─── Data lines ───

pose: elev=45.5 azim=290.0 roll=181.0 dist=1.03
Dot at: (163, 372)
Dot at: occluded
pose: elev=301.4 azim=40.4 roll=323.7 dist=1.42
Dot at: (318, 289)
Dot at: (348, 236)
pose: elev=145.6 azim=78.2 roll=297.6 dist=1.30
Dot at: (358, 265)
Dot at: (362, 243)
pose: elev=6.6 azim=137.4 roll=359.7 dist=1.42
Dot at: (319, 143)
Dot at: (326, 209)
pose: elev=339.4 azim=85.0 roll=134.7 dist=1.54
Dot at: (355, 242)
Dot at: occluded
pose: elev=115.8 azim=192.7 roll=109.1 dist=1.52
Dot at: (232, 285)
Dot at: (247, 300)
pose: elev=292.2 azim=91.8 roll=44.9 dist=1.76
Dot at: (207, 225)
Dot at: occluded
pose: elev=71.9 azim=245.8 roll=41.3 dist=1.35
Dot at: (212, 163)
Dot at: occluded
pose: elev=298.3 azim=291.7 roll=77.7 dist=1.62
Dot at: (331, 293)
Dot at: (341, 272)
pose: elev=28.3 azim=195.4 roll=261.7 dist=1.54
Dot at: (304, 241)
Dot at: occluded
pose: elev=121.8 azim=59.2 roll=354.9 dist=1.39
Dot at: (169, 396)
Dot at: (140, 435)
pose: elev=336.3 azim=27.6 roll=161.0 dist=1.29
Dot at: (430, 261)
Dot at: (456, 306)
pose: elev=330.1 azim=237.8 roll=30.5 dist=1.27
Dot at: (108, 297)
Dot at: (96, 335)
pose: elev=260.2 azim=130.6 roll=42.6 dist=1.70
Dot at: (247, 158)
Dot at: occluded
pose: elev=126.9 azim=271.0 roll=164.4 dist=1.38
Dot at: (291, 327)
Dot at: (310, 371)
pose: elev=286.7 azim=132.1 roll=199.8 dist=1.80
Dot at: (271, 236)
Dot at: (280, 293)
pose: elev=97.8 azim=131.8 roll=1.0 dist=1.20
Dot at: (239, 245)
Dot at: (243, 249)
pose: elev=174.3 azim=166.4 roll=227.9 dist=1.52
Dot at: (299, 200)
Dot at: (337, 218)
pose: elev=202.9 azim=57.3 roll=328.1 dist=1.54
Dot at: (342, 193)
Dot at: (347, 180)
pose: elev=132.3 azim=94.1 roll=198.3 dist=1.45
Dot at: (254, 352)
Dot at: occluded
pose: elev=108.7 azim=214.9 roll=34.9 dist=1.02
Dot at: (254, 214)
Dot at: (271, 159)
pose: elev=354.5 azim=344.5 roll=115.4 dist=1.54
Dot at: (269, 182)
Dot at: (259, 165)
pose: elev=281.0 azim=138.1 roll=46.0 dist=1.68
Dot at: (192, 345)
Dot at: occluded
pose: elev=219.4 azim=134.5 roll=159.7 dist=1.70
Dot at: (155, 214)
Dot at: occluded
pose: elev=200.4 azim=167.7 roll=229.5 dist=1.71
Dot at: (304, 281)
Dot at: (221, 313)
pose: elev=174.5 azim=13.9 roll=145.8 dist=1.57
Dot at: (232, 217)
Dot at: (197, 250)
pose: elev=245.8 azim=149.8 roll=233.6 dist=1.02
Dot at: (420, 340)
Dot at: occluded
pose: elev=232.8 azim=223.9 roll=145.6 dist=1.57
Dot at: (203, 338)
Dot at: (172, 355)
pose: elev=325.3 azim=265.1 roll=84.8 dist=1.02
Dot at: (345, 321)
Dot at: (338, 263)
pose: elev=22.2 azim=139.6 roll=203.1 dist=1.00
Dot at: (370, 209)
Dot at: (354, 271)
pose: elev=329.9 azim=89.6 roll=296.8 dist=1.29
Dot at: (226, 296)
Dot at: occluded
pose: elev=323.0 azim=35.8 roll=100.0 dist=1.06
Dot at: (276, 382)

───

The problem
Copy the material above line for line, without changing anything.

Response to the task
pose: elev=45.5 azim=290.0 roll=181.0 dist=1.03
Dot at: (163, 372)
Dot at: occluded
pose: elev=301.4 azim=40.4 roll=323.7 dist=1.42
Dot at: (318, 289)
Dot at: (348, 236)
pose: elev=145.6 azim=78.2 roll=297.6 dist=1.30
Dot at: (358, 265)
Dot at: (362, 243)
pose: elev=6.6 azim=137.4 roll=359.7 dist=1.42
Dot at: (319, 143)
Dot at: (326, 209)
pose: elev=339.4 azim=85.0 roll=134.7 dist=1.54
Dot at: (355, 242)
Dot at: occluded
pose: elev=115.8 azim=192.7 roll=109.1 dist=1.52
Dot at: (232, 285)
Dot at: (247, 300)
pose: elev=292.2 azim=91.8 roll=44.9 dist=1.76
Dot at: (207, 225)
Dot at: occluded
pose: elev=71.9 azim=245.8 roll=41.3 dist=1.35
Dot at: (212, 163)
Dot at: occluded
pose: elev=298.3 azim=291.7 roll=77.7 dist=1.62
Dot at: (331, 293)
Dot at: (341, 272)
pose: elev=28.3 azim=195.4 roll=261.7 dist=1.54
Dot at: (304, 241)
Dot at: occluded
pose: elev=121.8 azim=59.2 roll=354.9 dist=1.39
Dot at: (169, 396)
Dot at: (140, 435)
pose: elev=336.3 azim=27.6 roll=161.0 dist=1.29
Dot at: (430, 261)
Dot at: (456, 306)
pose: elev=330.1 azim=237.8 roll=30.5 dist=1.27
Dot at: (108, 297)
Dot at: (96, 335)
pose: elev=260.2 azim=130.6 roll=42.6 dist=1.70
Dot at: (247, 158)
Dot at: occluded
pose: elev=126.9 azim=271.0 roll=164.4 dist=1.38
Dot at: (291, 327)
Dot at: (310, 371)
pose: elev=286.7 azim=132.1 roll=199.8 dist=1.80
Dot at: (271, 236)
Dot at: (280, 293)
pose: elev=97.8 azim=131.8 roll=1.0 dist=1.20
Dot at: (239, 245)
Dot at: (243, 249)
pose: elev=174.3 azim=166.4 roll=227.9 dist=1.52
Dot at: (299, 200)
Dot at: (337, 218)
pose: elev=202.9 azim=57.3 roll=328.1 dist=1.54
Dot at: (342, 193)
Dot at: (347, 180)
pose: elev=132.3 azim=94.1 roll=198.3 dist=1.45
Dot at: (254, 352)
Dot at: occluded
pose: elev=108.7 azim=214.9 roll=34.9 dist=1.02
Dot at: (254, 214)
Dot at: (271, 159)
pose: elev=354.5 azim=344.5 roll=115.4 dist=1.54
Dot at: (269, 182)
Dot at: (259, 165)
pose: elev=281.0 azim=138.1 roll=46.0 dist=1.68
Dot at: (192, 345)
Dot at: occluded
pose: elev=219.4 azim=134.5 roll=159.7 dist=1.70
Dot at: (155, 214)
Dot at: occluded
pose: elev=200.4 azim=167.7 roll=229.5 dist=1.71
Dot at: (304, 281)
Dot at: (221, 313)
pose: elev=174.5 azim=13.9 roll=145.8 dist=1.57
Dot at: (232, 217)
Dot at: (197, 250)
pose: elev=245.8 azim=149.8 roll=233.6 dist=1.02
Dot at: (420, 340)
Dot at: occluded
pose: elev=232.8 azim=223.9 roll=145.6 dist=1.57
Dot at: (203, 338)
Dot at: (172, 355)
pose: elev=325.3 azim=265.1 roll=84.8 dist=1.02
Dot at: (345, 321)
Dot at: (338, 263)
pose: elev=22.2 azim=139.6 roll=203.1 dist=1.00
Dot at: (370, 209)
Dot at: (354, 271)
pose: elev=329.9 azim=89.6 roll=296.8 dist=1.29
Dot at: (226, 296)
Dot at: occluded
pose: elev=323.0 azim=35.8 roll=100.0 dist=1.06
Dot at: (276, 382)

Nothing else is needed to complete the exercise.